The University of Michigan's Surveys of Consumers showed in September that a near-record number of consumers cited trade policies as a negative factor weighing on the economy.

"Trade policies have had the greatest negative impact on consumers, with a near record one-third of all consumers negatively mentioning trade policies in September when asked to explain in their own words the factors underlying their economic expectations," Richard Curtin, chief economist of the Surveys of Consumers, said in a statement.

The result came as the U.S. and China are slated to resume trade talks on Oct. 10 in Washington. Tensions have somewhat eased ahead of the negotiations as China confirmed the country had purchased a "considerable" amount of U.S. soybeans and pork products. President Donald Trump had also delayed some tariffs by two weeks at China's request.

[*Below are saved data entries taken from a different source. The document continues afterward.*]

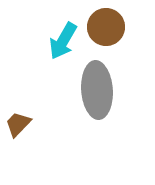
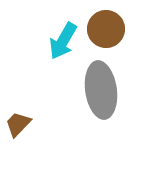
brown circle: moved 2 px down
gray ellipse: moved 4 px right; rotated 4 degrees counterclockwise
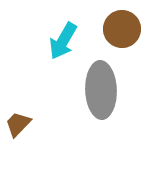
brown circle: moved 16 px right
gray ellipse: rotated 6 degrees clockwise
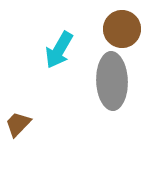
cyan arrow: moved 4 px left, 9 px down
gray ellipse: moved 11 px right, 9 px up
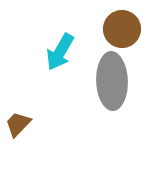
cyan arrow: moved 1 px right, 2 px down
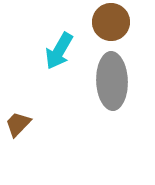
brown circle: moved 11 px left, 7 px up
cyan arrow: moved 1 px left, 1 px up
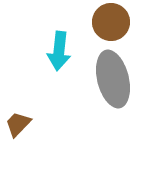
cyan arrow: rotated 24 degrees counterclockwise
gray ellipse: moved 1 px right, 2 px up; rotated 12 degrees counterclockwise
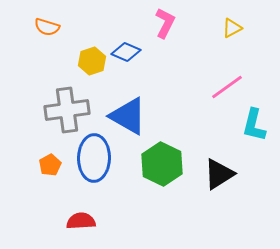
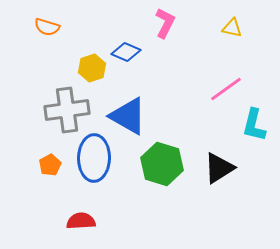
yellow triangle: rotated 40 degrees clockwise
yellow hexagon: moved 7 px down
pink line: moved 1 px left, 2 px down
green hexagon: rotated 9 degrees counterclockwise
black triangle: moved 6 px up
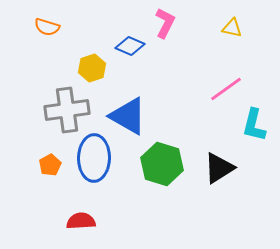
blue diamond: moved 4 px right, 6 px up
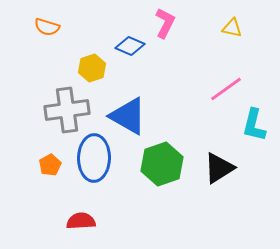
green hexagon: rotated 24 degrees clockwise
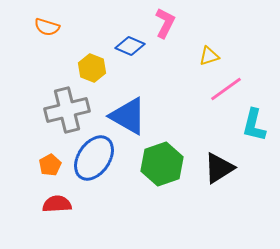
yellow triangle: moved 23 px left, 28 px down; rotated 30 degrees counterclockwise
yellow hexagon: rotated 20 degrees counterclockwise
gray cross: rotated 6 degrees counterclockwise
blue ellipse: rotated 33 degrees clockwise
red semicircle: moved 24 px left, 17 px up
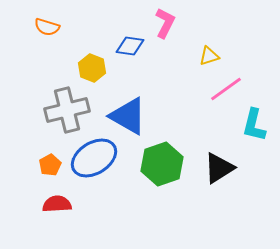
blue diamond: rotated 16 degrees counterclockwise
blue ellipse: rotated 24 degrees clockwise
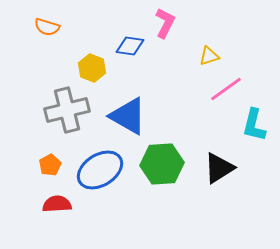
blue ellipse: moved 6 px right, 12 px down
green hexagon: rotated 15 degrees clockwise
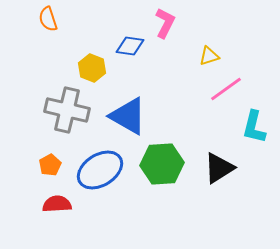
orange semicircle: moved 1 px right, 8 px up; rotated 55 degrees clockwise
gray cross: rotated 27 degrees clockwise
cyan L-shape: moved 2 px down
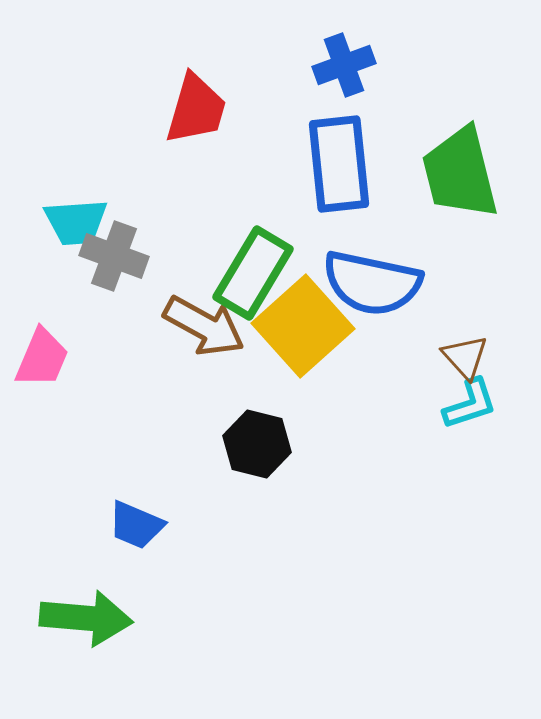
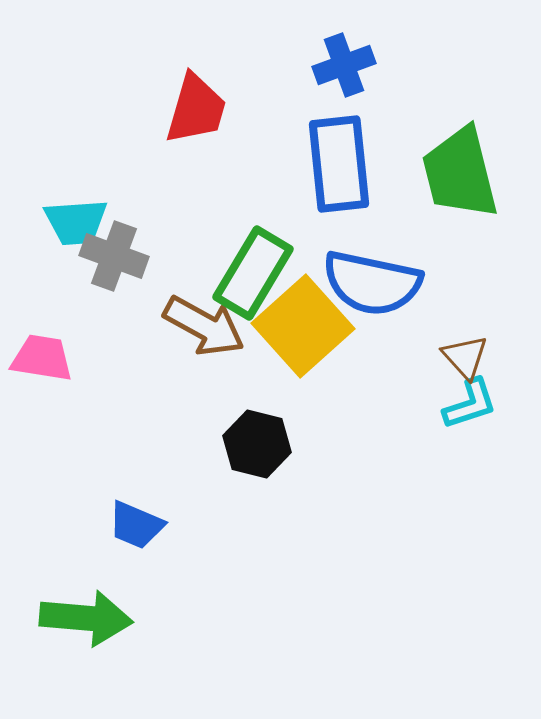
pink trapezoid: rotated 104 degrees counterclockwise
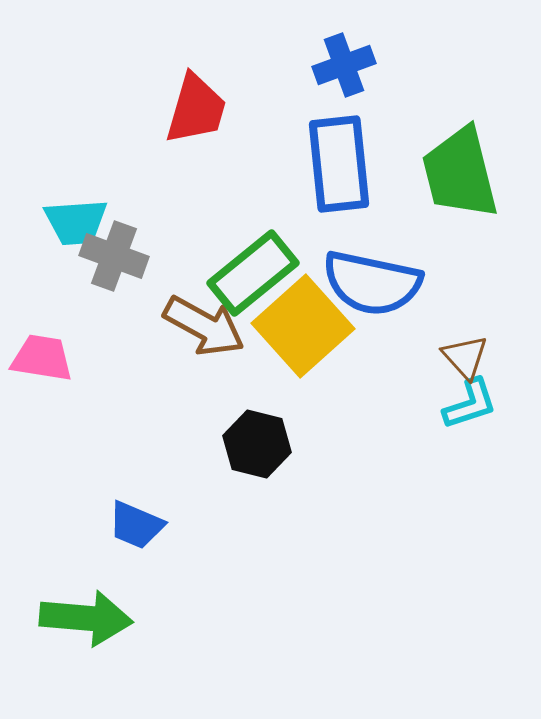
green rectangle: rotated 20 degrees clockwise
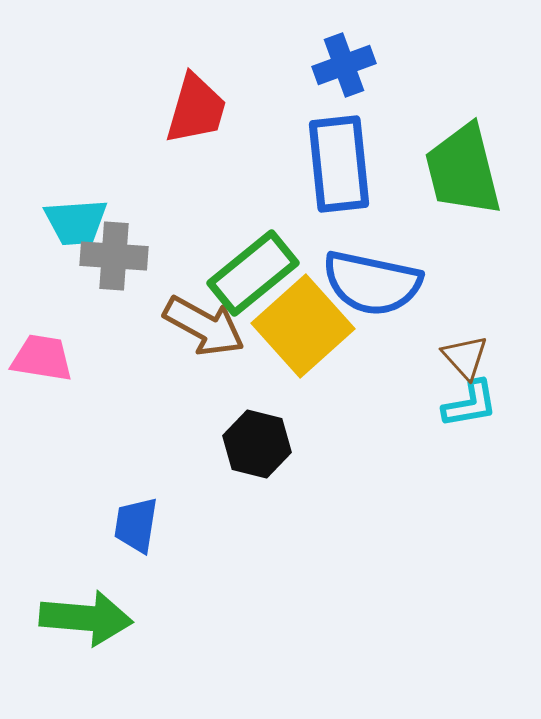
green trapezoid: moved 3 px right, 3 px up
gray cross: rotated 16 degrees counterclockwise
cyan L-shape: rotated 8 degrees clockwise
blue trapezoid: rotated 76 degrees clockwise
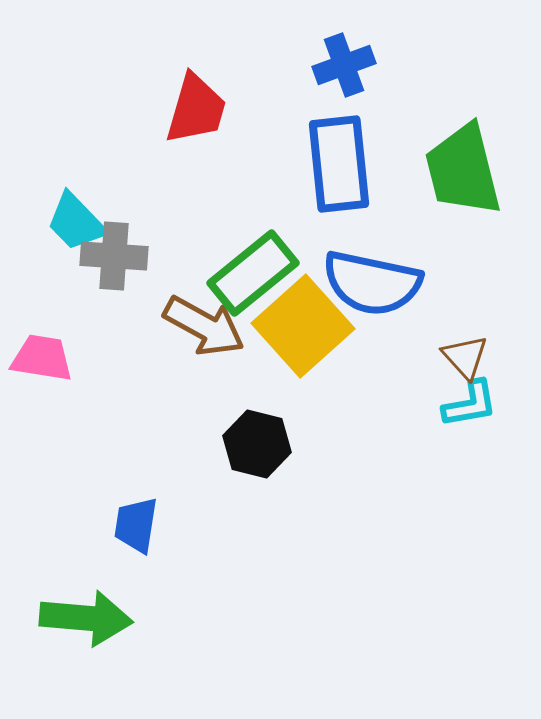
cyan trapezoid: rotated 50 degrees clockwise
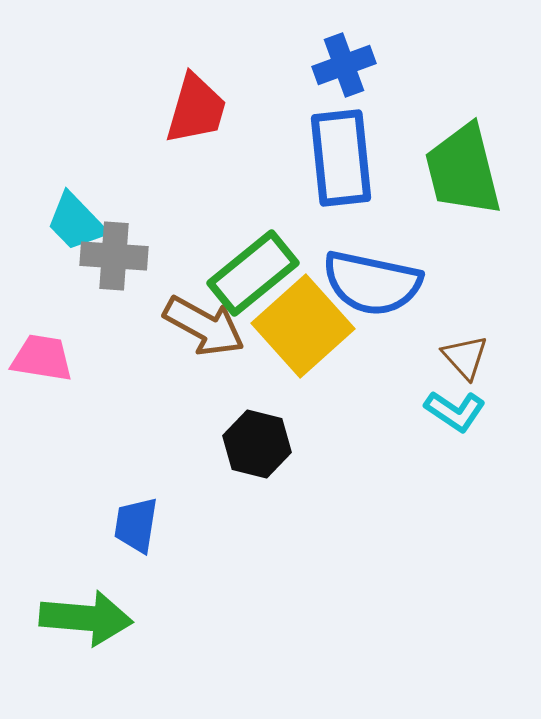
blue rectangle: moved 2 px right, 6 px up
cyan L-shape: moved 15 px left, 7 px down; rotated 44 degrees clockwise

Still, the two economic superpowers have many structural issues they have yet to sort out. White House trade advisor Peter Navarro previously said these issues include cyber intrusion into U.S. business networks, forced technology transfer, intellectual property theft and currency manipulation.

An index of consumer confidence rose to 93.2 in September from 89.8 in August, according to the University of Michigan.

"Despite the high levels of confidence, consumers have also expressed rising levels of economic uncertainty," Curtin said. "Some of these concerns are rooted in partisanship, some due to conditions in the global economy (Brexit, Iran, Saudi Arabia, China), and some are tied to domestic economic policies."